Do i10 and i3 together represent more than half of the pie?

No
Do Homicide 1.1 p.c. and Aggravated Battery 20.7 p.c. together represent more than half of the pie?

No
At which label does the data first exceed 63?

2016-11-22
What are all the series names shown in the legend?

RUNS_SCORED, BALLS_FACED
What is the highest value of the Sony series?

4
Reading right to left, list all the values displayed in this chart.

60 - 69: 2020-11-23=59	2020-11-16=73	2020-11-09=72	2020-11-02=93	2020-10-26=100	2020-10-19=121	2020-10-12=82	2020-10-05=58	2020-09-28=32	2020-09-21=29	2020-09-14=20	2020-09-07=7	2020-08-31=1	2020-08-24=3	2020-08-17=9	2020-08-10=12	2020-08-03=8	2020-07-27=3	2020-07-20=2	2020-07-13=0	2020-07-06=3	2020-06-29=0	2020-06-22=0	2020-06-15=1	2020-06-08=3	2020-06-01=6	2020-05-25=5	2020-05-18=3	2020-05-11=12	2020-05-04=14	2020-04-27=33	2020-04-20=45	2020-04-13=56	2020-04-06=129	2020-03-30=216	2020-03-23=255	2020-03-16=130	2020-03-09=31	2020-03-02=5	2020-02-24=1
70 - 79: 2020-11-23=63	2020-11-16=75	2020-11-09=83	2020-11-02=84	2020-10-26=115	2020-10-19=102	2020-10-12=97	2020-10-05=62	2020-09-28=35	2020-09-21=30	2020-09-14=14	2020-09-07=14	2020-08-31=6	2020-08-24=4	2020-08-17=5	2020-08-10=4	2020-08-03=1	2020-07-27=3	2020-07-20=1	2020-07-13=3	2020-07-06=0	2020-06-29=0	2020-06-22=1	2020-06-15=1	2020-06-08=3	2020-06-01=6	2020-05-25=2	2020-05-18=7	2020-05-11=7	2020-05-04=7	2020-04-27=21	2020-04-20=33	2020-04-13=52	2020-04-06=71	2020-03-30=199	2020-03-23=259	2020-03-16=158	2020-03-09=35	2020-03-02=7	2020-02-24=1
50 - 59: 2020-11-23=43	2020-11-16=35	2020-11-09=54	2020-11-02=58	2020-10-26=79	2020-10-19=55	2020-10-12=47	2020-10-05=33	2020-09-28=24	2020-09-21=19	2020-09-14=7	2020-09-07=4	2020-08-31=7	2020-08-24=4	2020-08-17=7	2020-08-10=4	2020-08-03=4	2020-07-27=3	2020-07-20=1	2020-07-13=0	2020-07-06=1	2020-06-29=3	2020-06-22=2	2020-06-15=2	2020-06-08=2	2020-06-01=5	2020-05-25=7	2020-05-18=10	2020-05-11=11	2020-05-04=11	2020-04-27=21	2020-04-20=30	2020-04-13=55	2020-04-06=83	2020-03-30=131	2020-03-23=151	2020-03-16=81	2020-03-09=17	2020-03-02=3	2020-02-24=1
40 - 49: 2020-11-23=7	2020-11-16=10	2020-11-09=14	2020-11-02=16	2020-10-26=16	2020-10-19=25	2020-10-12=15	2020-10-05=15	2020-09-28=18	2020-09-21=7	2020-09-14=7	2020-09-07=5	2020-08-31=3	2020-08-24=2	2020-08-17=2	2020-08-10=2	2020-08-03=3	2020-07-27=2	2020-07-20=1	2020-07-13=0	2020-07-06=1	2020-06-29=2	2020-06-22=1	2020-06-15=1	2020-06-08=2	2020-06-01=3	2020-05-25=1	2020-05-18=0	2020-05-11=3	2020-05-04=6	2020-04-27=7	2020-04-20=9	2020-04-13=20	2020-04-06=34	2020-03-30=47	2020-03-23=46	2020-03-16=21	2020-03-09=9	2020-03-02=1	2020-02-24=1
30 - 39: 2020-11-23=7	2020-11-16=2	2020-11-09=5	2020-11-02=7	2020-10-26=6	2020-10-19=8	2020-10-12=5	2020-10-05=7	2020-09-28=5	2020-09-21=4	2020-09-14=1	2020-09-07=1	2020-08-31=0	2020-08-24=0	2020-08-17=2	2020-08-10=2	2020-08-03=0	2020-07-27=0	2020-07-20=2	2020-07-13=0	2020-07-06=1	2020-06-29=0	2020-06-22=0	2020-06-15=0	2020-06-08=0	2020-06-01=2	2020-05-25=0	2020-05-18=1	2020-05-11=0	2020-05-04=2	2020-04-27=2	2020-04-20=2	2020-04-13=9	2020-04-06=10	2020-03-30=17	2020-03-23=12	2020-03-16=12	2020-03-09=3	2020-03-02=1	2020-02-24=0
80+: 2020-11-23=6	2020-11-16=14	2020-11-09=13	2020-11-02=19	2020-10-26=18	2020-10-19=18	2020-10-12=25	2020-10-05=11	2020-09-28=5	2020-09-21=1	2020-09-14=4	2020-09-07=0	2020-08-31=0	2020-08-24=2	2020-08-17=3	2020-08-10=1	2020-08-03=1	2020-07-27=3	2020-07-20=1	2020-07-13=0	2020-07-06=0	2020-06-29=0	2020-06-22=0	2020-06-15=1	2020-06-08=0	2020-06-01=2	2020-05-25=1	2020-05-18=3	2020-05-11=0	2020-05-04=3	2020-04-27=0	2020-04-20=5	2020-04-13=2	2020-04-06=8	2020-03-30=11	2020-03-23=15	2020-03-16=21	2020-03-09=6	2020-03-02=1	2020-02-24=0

##############################

> **What needs to be done**:
Put every line of the items above into a Markdown table with the columns Row and Line, numbering the rows and leaving out the blank lines.

> **Exercise output**:
| Row | Line |
|---|---|
| 1 | Do i10 and i3 together represent more than half of the pie? |
| 2 | No |
| 3 | Do Homicide 1.1 p.c. and Aggravated Battery 20.7 p.c. together represent more than half of the pie? |
| 4 | No |
| 5 | At which label does the data first exceed 63? |
| 6 | 2016-11-22 |
| 7 | What are all the series names shown in the legend? |
| 8 | RUNS_SCORED, BALLS_FACED |
| 9 | What is the highest value of the Sony series? |
| 10 | 4 |
| 11 | Reading right to left, list all the values displayed in this chart. |
| 12 | 60 - 69: 2020-11-23=59	2020-11-16=73	2020-11-09=72	2020-11-02=93	2020-10-26=100	2020-10-19=121	2020-10-12=82	2020-10-05=58	2020-09-28=32	2020-09-21=29	2020-09-14=20	2020-09-07=7	2020-08-31=1	2020-08-24=3	2020-08-17=9	2020-08-10=12	2020-08-03=8	2020-07-27=3	2020-07-20=2	2020-07-13=0	2020-07-06=3	2020-06-29=0	2020-06-22=0	2020-06-15=1	2020-06-08=3	2020-06-01=6	2020-05-25=5	2020-05-18=3	2020-05-11=12	2020-05-04=14	2020-04-27=33	2020-04-20=45	2020-04-13=56	2020-04-06=129	2020-03-30=216	2020-03-23=255	2020-03-16=130	2020-03-09=31	2020-03-02=5	2020-02-24=1 |
| 13 | 70 - 79: 2020-11-23=63	2020-11-16=75	2020-11-09=83	2020-11-02=84	2020-10-26=115	2020-10-19=102	2020-10-12=97	2020-10-05=62	2020-09-28=35	2020-09-21=30	2020-09-14=14	2020-09-07=14	2020-08-31=6	2020-08-24=4	2020-08-17=5	2020-08-10=4	2020-08-03=1	2020-07-27=3	2020-07-20=1	2020-07-13=3	2020-07-06=0	2020-06-29=0	2020-06-22=1	2020-06-15=1	2020-06-08=3	2020-06-01=6	2020-05-25=2	2020-05-18=7	2020-05-11=7	2020-05-04=7	2020-04-27=21	2020-04-20=33	2020-04-13=52	2020-04-06=71	2020-03-30=199	2020-03-23=259	2020-03-16=158	2020-03-09=35	2020-03-02=7	2020-02-24=1 |
| 14 | 50 - 59: 2020-11-23=43	2020-11-16=35	2020-11-09=54	2020-11-02=58	2020-10-26=79	2020-10-19=55	2020-10-12=47	2020-10-05=33	2020-09-28=24	2020-09-21=19	2020-09-14=7	2020-09-07=4	2020-08-31=7	2020-08-24=4	2020-08-17=7	2020-08-10=4	2020-08-03=4	2020-07-27=3	2020-07-20=1	2020-07-13=0	2020-07-06=1	2020-06-29=3	2020-06-22=2	2020-06-15=2	2020-06-08=2	2020-06-01=5	2020-05-25=7	2020-05-18=10	2020-05-11=11	2020-05-04=11	2020-04-27=21	2020-04-20=30	2020-04-13=55	2020-04-06=83	2020-03-30=131	2020-03-23=151	2020-03-16=81	2020-03-09=17	2020-03-02=3	2020-02-24=1 |
| 15 | 40 - 49: 2020-11-23=7	2020-11-16=10	2020-11-09=14	2020-11-02=16	2020-10-26=16	2020-10-19=25	2020-10-12=15	2020-10-05=15	2020-09-28=18	2020-09-21=7	2020-09-14=7	2020-09-07=5	2020-08-31=3	2020-08-24=2	2020-08-17=2	2020-08-10=2	2020-08-03=3	2020-07-27=2	2020-07-20=1	2020-07-13=0	2020-07-06=1	2020-06-29=2	2020-06-22=1	2020-06-15=1	2020-06-08=2	2020-06-01=3	2020-05-25=1	2020-05-18=0	2020-05-11=3	2020-05-04=6	2020-04-27=7	2020-04-20=9	2020-04-13=20	2020-04-06=34	2020-03-30=47	2020-03-23=46	2020-03-16=21	2020-03-09=9	2020-03-02=1	2020-02-24=1 |
| 16 | 30 - 39: 2020-11-23=7	2020-11-16=2	2020-11-09=5	2020-11-02=7	2020-10-26=6	2020-10-19=8	2020-10-12=5	2020-10-05=7	2020-09-28=5	2020-09-21=4	2020-09-14=1	2020-09-07=1	2020-08-31=0	2020-08-24=0	2020-08-17=2	2020-08-10=2	2020-08-03=0	2020-07-27=0	2020-07-20=2	2020-07-13=0	2020-07-06=1	2020-06-29=0	2020-06-22=0	2020-06-15=0	2020-06-08=0	2020-06-01=2	2020-05-25=0	2020-05-18=1	2020-05-11=0	2020-05-04=2	2020-04-27=2	2020-04-20=2	2020-04-13=9	2020-04-06=10	2020-03-30=17	2020-03-23=12	2020-03-16=12	2020-03-09=3	2020-03-02=1	2020-02-24=0 |
| 17 | 80+: 2020-11-23=6	2020-11-16=14	2020-11-09=13	2020-11-02=19	2020-10-26=18	2020-10-19=18	2020-10-12=25	2020-10-05=11	2020-09-28=5	2020-09-21=1	2020-09-14=4	2020-09-07=0	2020-08-31=0	2020-08-24=2	2020-08-17=3	2020-08-10=1	2020-08-03=1	2020-07-27=3	2020-07-20=1	2020-07-13=0	2020-07-06=0	2020-06-29=0	2020-06-22=0	2020-06-15=1	2020-06-08=0	2020-06-01=2	2020-05-25=1	2020-05-18=3	2020-05-11=0	2020-05-04=3	2020-04-27=0	2020-04-20=5	2020-04-13=2	2020-04-06=8	2020-03-30=11	2020-03-23=15	2020-03-16=21	2020-03-09=6	2020-03-02=1	2020-02-24=0 |